The identity of a mystery buyer who spent a stunning $450,312,500 on a painting of Jesus Christ last month has finally been revealed — and it’s sparking quite a bit of intrigue.
The buyer of the Leonardo da Vinci work is a 32-year-old Saudi prince named Bader bin Abdullah bin Mohammed bin Farhan al-Saud. Not only is he not known to be an art collector, but he isn’t widely known for his wealth either, The New York Times reported.
Still, Bader clearly had the means to dole out $450.3 million at the auction for the painting, titled, “Salvator Mundi” — the most expensive piece of art ever sold at auction.
The Times has a lengthy piece about Prince Bader and his purchase, but here are some of the most intriguing highlights:
For Prince Bader, paying such an unprecedented sum for a painting of Christ also risked offending the religious sensibilities of his Muslim countrymen. Muslims teach that Jesus was not the savior but a prophet. And most Muslims — especially the clerics of Saudi Arabia — consider the artistic depiction of any of the prophets to be a form of sacrilege.

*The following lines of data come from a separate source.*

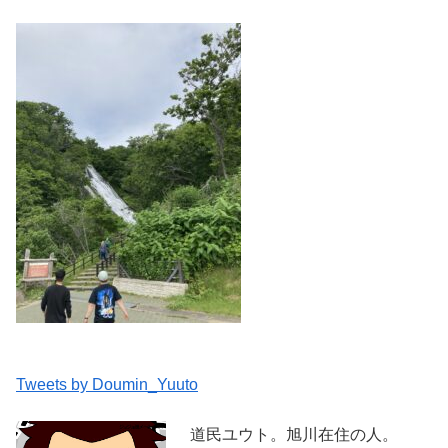
Tweets by Doumin_Yuuto
道民ユウト。旭川在住の人。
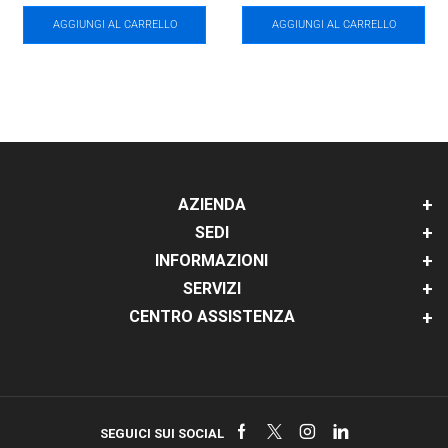
AGGIUNGI AL CARRELLO
AGGIUNGI AL CARRELLO
AZIENDA
SEDI
INFORMAZIONI
SERVIZI
CENTRO ASSISTENZA
Facebook
Twitter
Instagram
Linkedin
SEGUICI SUI SOCIAL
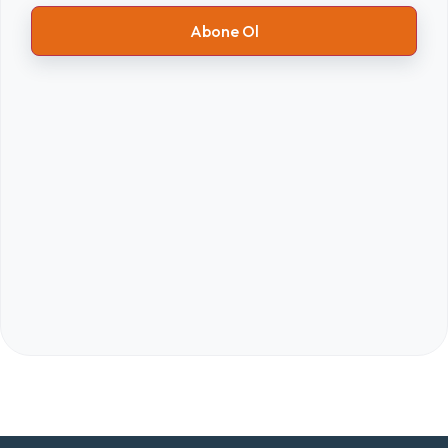
Abone Ol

Prince Bader comes from a lesser branch of the royal family, the Farhan, who are descended from a brother of an 18th-century Saudi ruler. They do not trace their lineage to the founder of the modern kingdom, King Abdulaziz ibn Saud. But Prince Bader is a contemporary of Prince Mohammed. They attended King Saud University in Riyadh around the same time, if not together. And after King Salman, now 81, took the throne in 2015 and appointed Prince Mohammed to run much of the government, he named Prince Bader to high-profile positions, including one closely linked to the family.

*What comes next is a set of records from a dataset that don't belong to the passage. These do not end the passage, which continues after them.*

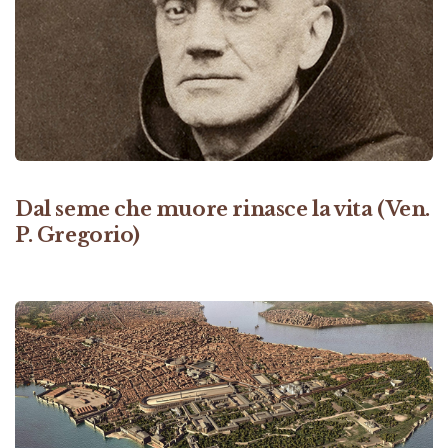
Dal seme che muore rinasce la vita (Ven.
P. Gregorio)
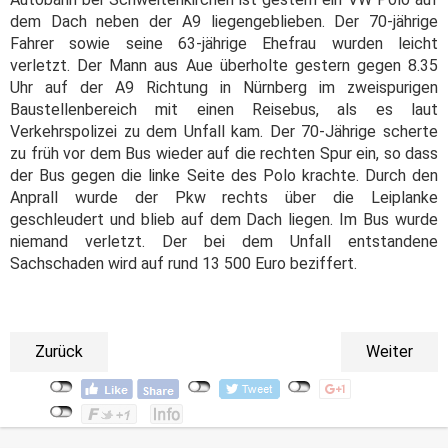
dem Dach neben der A9 liegengeblieben. Der 70-jährige
Fahrer sowie seine 63-jährige Ehefrau wurden leicht
verletzt.
Der Mann aus Aue überholte gestern gegen 8.35
Uhr auf der A9 Richtung in Nürnberg im zweispurigen
Baustellenbereich mit einen Reisebus, als es laut
Verkehrspolizei zu dem Unfall kam. Der 70-Jährige scherte
zu früh vor dem Bus wieder auf die rechten Spur ein, so dass
der Bus gegen die linke Seite des Polo krachte. Durch den
Anprall wurde der Pkw rechts über die Leiplanke
geschleudert und blieb auf dem Dach liegen. Im Bus wurde
niemand verletzt. Der bei dem Unfall entstandene
Sachschaden wird auf rund 13 500 Euro beziffert.
Zurück
Weiter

As Faithwire previously reported, “Salvator Mundi,” has been the focal point of discussions in art circles in recent years, especially considering that so few of da Vinci’s paintings are still in existence.
“This stunning price reflects the extreme rarity of paintings by Leonardo da Vinci,” read a statement last month from Christie’s auction house. “There are fewer than 20 in existence acknowledged as being from the artist’s own hand, and all apart from Salvator Mundi are in museum collections.”